With Ruto’s administration targeting to borrow Sh718 billion in the financial year starting July to fill the hole in the Sh3.68 trillion budget, the current debt limit will be breached. This makes the case for the proposed switch to a cap based on a share of the GDP before June 2024.
“The proposed change to the public debt ceiling provides an appropriate guide for optimal level of public debt based on the country’s ability to pay,” Treasury Cabinet Secretary Njuguna Ndung’u wrote in the Budget Statement he delivered on the floor of Parliament last Thursday. “This is the debt carrying capacity that can be objectively assessed as well as provide directions on information on debt accumulation or reduction from time to time.”
The IMF and World Bank have classified Kenya as at a high risk of debt distress since 2020 as a result of a persistently large deficit in annual budgets in more than a decade, meaning the country is living far beyond its means.
Kenya ramped up borrowing under former President Uhuru Kenyatta’s administration, in which Dr Ruto served as Deputy, to build infrastructure, leading to a squeeze on its finances as the loans fall due amid criticism over the resulting debt burden.
Debt increased more than four-fold to Sh8.66 trillion under Mr Kenyatta, who invested heavily in a new modern railway and links as well as other mega infrastructure such as roads, from Sh1.79 trillion he inherited from his predecessor Mwai Kibaki.
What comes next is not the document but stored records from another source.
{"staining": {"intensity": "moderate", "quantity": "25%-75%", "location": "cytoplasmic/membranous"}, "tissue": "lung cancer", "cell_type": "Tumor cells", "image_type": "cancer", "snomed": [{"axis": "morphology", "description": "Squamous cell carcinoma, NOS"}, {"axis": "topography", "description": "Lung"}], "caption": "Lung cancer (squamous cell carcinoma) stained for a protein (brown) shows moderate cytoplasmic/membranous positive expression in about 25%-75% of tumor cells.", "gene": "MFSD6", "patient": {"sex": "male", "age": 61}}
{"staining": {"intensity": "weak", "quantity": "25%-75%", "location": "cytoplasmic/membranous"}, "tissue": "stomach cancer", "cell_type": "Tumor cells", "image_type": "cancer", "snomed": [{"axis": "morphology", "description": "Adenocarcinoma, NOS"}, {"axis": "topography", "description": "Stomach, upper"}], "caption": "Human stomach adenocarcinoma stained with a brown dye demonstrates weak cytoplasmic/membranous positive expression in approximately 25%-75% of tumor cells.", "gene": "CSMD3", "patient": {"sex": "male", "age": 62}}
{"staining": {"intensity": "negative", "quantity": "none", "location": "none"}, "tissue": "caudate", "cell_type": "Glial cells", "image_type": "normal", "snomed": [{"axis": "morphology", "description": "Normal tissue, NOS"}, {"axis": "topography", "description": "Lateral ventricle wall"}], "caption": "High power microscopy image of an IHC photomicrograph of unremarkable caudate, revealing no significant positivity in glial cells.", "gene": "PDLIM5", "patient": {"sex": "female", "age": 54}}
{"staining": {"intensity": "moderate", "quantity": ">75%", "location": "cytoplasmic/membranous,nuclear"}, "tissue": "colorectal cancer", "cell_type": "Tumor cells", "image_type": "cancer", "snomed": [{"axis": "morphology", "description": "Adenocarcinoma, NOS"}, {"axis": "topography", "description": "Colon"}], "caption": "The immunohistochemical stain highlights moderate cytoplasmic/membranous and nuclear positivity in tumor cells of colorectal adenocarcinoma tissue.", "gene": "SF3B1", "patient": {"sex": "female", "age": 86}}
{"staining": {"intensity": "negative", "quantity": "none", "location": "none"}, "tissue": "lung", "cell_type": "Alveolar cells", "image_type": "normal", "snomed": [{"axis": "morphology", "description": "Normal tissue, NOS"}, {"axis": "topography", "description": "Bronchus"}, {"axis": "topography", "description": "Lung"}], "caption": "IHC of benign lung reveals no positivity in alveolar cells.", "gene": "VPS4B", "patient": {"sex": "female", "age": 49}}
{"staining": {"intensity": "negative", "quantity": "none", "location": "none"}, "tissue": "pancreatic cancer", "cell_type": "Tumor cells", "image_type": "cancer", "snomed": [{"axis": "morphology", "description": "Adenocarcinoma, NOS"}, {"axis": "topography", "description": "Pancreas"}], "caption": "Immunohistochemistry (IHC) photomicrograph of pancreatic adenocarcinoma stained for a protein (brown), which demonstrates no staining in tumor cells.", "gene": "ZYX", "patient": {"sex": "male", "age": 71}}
Dr Ruto, who partly rode to power on a pledge to make debt a “last resort” in raising funds to fill holes in the budget and not to make the nation “slaves of debt from any place or any country”, grew debt Sh689.59 billion in the first six months in office.
A considerable share of the borrowing is, however, going into refinancing maturing debt amid plans to aggressively ramp up tax revenue receipts.